This year, only four universities in the U.S. received a U.S.-India 21st Century Knowledge Initiative Award. Gannon University was one of them.
The award for the maximum amount of $190,000 was given by the U.S. Department of State and the University Grants Commission for a project entitled Partnership for Global Orientation for Teaching Education Advancement For Comprehensive Health Education (Partnership GO TEACH Education), a cooperative effort of the Villa Maria School of Nursing and Sacred Heart Nursing College in southern India.
Through the Partnership GO TEACH Education program, educators from both institutions will design a nursing education curriculum that leverages the strengths of nursing education as it is conducted on each campus and applies those strengths across cultures.
Students at Sacred Heart will have the opportunity as Gannon students now do to learn and perfect nursing techniques on high-tech patient simulation equipment. This valuable experience will improve the students’ skills before they enter a setting in which they work with live patients.
Gannon nursing students will learn how to respond to and provide care in a public health context and in settings with high patient volumes, both of which are common characteristics encountered by healthcare practitioners in India.

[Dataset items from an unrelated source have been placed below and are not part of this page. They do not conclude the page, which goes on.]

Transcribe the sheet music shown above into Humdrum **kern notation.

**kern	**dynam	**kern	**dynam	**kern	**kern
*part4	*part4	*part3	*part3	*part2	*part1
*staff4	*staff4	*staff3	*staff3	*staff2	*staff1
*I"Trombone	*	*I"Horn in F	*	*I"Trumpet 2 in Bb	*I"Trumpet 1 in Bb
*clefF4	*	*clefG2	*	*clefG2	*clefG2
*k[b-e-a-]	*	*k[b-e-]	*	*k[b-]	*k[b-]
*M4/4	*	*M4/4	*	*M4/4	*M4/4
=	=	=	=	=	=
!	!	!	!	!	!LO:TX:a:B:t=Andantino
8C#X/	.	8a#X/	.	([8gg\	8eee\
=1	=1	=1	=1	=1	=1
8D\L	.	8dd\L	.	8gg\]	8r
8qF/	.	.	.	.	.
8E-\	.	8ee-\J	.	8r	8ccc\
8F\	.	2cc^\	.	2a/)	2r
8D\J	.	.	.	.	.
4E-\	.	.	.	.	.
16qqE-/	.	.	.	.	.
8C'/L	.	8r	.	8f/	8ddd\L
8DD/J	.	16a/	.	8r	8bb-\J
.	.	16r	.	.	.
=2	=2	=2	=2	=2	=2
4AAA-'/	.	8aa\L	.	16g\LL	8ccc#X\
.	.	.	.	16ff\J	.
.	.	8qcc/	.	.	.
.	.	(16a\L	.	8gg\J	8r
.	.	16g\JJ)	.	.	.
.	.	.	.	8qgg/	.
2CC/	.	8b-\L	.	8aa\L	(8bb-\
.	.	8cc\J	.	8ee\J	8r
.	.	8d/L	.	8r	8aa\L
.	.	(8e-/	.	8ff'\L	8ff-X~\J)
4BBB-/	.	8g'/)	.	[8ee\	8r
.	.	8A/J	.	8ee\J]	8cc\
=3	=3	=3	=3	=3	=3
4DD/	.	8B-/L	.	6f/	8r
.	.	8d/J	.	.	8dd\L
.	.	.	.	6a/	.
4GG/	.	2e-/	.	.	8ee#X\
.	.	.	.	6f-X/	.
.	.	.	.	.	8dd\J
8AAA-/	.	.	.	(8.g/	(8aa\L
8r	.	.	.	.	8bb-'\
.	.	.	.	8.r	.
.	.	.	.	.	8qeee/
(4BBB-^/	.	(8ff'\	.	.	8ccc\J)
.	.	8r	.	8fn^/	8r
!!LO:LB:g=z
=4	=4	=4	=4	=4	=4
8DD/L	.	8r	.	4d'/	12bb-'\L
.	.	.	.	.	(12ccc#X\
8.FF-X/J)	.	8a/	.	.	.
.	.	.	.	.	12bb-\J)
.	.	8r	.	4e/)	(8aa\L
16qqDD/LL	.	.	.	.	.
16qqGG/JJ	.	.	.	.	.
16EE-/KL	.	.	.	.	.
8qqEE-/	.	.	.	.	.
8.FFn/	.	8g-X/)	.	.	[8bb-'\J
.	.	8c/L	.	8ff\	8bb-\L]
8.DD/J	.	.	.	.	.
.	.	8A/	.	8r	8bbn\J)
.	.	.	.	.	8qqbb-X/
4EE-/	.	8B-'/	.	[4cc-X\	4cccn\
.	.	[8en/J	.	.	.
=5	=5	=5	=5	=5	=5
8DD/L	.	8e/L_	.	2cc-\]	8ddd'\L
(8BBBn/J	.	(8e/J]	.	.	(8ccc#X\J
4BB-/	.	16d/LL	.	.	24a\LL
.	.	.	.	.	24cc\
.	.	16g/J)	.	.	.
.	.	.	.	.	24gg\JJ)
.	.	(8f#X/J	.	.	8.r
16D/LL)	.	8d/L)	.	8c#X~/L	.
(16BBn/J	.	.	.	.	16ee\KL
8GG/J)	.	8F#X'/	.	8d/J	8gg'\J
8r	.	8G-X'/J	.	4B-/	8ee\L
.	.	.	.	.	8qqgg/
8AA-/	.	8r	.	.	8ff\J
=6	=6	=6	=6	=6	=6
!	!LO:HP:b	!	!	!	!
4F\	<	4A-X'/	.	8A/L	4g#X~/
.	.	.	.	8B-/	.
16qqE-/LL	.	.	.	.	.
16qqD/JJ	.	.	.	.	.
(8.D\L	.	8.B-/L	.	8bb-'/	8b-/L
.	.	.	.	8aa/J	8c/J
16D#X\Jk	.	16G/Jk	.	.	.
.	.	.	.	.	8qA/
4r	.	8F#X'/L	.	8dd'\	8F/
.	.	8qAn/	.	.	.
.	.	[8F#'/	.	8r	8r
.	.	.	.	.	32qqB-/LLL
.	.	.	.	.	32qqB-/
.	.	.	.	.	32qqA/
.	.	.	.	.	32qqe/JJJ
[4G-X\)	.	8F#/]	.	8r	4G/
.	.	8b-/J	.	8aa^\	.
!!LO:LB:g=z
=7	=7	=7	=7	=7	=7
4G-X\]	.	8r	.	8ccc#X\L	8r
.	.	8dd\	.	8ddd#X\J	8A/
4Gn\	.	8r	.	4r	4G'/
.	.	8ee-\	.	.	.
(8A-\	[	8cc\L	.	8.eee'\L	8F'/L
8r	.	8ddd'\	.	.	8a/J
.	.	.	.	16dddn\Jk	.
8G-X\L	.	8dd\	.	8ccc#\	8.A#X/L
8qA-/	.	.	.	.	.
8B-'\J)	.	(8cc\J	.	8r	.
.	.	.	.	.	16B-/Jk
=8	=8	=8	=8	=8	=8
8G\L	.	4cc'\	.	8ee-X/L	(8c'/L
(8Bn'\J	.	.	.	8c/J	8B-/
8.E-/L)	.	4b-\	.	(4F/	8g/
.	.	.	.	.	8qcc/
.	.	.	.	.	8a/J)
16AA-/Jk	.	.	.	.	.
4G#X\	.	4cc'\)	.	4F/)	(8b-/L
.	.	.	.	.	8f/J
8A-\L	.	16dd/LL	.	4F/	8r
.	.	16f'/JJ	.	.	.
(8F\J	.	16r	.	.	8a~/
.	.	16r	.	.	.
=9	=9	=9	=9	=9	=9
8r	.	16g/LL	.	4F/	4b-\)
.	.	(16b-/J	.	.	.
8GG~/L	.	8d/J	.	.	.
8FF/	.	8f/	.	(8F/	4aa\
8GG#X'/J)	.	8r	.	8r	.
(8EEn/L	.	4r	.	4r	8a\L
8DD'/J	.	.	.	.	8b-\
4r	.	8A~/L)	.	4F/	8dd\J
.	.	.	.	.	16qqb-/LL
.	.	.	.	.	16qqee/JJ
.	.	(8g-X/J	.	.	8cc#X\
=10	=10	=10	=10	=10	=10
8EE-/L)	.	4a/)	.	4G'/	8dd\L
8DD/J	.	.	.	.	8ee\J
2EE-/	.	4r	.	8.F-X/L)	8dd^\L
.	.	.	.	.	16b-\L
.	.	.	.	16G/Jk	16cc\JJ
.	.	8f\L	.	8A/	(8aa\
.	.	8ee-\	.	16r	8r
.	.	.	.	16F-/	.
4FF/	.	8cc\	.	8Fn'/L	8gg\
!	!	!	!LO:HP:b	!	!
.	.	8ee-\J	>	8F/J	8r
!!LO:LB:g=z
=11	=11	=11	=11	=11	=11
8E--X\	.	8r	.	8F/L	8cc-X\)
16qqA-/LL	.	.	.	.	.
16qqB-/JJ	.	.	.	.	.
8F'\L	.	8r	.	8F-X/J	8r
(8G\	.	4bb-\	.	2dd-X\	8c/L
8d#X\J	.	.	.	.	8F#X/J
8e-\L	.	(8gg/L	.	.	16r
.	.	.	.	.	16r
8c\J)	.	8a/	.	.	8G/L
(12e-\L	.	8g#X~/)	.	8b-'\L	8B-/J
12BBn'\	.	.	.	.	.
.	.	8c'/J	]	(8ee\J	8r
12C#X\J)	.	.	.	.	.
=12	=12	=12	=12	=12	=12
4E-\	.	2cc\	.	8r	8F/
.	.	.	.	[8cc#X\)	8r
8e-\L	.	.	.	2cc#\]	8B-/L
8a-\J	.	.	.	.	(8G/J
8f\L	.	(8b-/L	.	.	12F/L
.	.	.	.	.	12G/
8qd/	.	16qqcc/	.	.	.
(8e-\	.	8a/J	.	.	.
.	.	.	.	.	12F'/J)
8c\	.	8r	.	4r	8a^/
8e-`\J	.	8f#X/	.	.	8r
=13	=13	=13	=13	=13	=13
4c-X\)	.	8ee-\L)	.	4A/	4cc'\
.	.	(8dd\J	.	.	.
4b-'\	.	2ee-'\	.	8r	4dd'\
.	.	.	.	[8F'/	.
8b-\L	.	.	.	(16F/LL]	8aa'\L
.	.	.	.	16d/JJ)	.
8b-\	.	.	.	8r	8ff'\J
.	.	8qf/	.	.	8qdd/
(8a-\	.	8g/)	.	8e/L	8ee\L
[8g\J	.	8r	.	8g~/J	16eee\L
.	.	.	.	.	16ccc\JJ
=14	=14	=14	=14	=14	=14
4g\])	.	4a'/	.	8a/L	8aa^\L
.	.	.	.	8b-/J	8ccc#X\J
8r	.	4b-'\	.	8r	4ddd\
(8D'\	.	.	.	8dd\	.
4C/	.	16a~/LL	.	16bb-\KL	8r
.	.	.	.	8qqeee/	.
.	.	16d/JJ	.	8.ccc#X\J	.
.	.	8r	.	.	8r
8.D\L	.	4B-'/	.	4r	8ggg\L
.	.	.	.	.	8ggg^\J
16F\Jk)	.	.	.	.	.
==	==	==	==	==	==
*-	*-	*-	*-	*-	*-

Despite being separated by 8,500 miles, Partnership GO TEACH Education is a pathway by which the students on the two campuses can gain valuable cultural competencies and technical skills that they can take into the workforce.
“The faculty of the Villa Maria School of Nursing at Gannon University are very excited to be able to take our relationship with the Sacred Heart College of Nursing faculty to the next level,” said Kathleen Patterson, Ph.D., CRNP, who is co-coordinator of the grant with Dawn Joy, interim director of the Villa Maria School of Nursing. “Our students and the Sacred Heart College students will be even better prepared as new nurses with the initiatives that this grant will afford.”
Gannon is among the two smallest in enrollment size to have been selected for the award, which was formerly known as the Obama-Singh 21st Century Knowledge Initiative created to support projects that strengthen collaboration and build partnerships between U.S. and Indian institutions of higher education. Four universities in India were also awarded grants through the initiative.
For Gannon University and Sacred Heart Nursing College, that partnership began in 2014 with a memorandum of understanding to create an exchange program involving undergraduate and graduate students, as well as faculty and administrators, to advance the goals of teaching, research, experiential learning and mutual understanding at the two institutions.